Хотя народ здесь был странный Вроде и приветливые, а видно — сами по себе. И вера своя, и язык — одно, что с чужаками могли объясниться даже малые дети. Сейчас, правда, из чужих были только Сигват с Олафом.
Они заглянули сюда прикупить еды про запас. и, разузнав, что к чему, решили заночевать на постоялом дворе — под открытым небом давно обрыдло, даром, что лето.
Староста появился как раз, когда путники сели вечерять Он-то и приволок то злосчастное пойло. Мужик жаловался на неведомую живность, что завелась в реке.
Дальше все рассыпалось на обрывки, подобные осколкам мозаики. Олаф, нараспев читающий какую-то сагу. Книжник хренов — тоже упился до синевы, иначе сидел бы тихо — а помнит все и всегда, как бы ни был пьян. Сам Сигват, взахлеб повествующий о своих подвигах, венцом которых была битва с драконом. Справедливости ради надо сказать, что с драконом они действительно однажды столкнулись… драпали тогда, помнится, так, что ветер в ушах свистел. А кто бы не удрал от чудища ростом с гору?
Так в чем же он умудрился поклясться спьяну? Убить какую-то тварь? Судя по тому, что живность речная, это явно не дракон. Уже легче. Воин поднялся и поплелся внутрь.
Есть не хотелось. Но пока ковыряешь ложкой в блюде, можно молчать. Олаф рассказывал.
Тварь начала с того, что разнесла запруду и своротила колесо водяной мельницы. Потом поочередно сожрала половину деревенского стада. Козами не ограничилось — чудовище уволокло бабу, стиравшую белье. Мужики собрались было идти с дубьем, но тут подвернулся странствующий воин.

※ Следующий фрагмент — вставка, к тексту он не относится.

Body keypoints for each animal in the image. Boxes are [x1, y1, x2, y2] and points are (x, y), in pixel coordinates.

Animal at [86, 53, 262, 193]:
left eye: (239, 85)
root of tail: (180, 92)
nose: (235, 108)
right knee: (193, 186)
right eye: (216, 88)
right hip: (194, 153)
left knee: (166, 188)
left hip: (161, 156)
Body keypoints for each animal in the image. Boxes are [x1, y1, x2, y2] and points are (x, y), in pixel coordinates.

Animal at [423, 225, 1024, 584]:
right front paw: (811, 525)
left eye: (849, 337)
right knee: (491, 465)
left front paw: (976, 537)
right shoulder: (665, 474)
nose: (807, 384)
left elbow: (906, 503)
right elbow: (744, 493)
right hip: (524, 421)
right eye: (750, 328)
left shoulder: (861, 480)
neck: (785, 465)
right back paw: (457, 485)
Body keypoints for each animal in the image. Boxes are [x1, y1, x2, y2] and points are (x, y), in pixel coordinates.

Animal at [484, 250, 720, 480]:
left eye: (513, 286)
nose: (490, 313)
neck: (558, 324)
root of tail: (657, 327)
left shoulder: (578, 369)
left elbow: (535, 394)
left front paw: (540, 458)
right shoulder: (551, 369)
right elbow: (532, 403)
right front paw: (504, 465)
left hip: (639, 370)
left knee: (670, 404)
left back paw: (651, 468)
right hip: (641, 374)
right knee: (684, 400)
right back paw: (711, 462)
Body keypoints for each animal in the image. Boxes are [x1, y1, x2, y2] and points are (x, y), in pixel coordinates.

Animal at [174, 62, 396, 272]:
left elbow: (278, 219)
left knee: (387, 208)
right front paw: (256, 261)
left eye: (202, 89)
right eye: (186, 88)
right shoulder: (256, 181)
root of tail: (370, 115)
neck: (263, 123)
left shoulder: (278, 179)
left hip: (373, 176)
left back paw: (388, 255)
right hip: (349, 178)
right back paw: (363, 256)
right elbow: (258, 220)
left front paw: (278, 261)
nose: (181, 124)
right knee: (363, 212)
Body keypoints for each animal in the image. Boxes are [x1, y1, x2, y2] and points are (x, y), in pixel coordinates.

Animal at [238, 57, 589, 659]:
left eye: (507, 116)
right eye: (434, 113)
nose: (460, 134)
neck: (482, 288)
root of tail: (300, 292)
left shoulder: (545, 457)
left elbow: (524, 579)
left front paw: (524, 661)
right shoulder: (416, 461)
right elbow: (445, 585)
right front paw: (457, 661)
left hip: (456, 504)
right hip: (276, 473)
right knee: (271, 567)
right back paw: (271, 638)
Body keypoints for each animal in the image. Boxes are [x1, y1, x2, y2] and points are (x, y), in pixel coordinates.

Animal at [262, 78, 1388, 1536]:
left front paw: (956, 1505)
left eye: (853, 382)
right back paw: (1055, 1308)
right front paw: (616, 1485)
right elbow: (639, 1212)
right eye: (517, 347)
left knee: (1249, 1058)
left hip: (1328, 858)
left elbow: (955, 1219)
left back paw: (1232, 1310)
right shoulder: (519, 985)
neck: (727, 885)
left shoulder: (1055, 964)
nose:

— Сколько заплатят? — спросил Сигват, когда молчать дальше стало невозможно.
— Немного. Но ты поклялся.
Отступать от клятвы не годилось. А, будь что будет, пропади все оно пропадом!
Как выманить чудовище, решили быстро — привязать на берегу козленка и дело с концом. Староста попытался было возразить, но встретив тяжелый взгляд исподлобья (голова болела не переставая), мигом заткнулся.
Время шло, чудище не появлялось. Солнце, поднявшись в зенит, ощутимо припекало. Устав ждать, Сигват растянулся на травке, уперев подбородок на кулаки. С реки, правда, глаз не спускал, да и меч был под рукой.
— Мне тут письмо передали, — сказал Олаф. — Конунг, видимо, решил, что место бойкое, рано или поздно объявимся. Спрашивает, не надоело ли тебе гонор казать.
— А то ему не все равно? Ответь, что гонором я в родителя пошел.
— Было бы все равно — кого другого бы отправил за тобой приглядывать.
Хорошо ж приглядываешь, — усмехнулся Сигват. — Слушай, про девственницу в жены… пошутил?
— Про «в жены» — пошутил, — признался Олаф. — А вот про девственницу… Вечером обряд будет.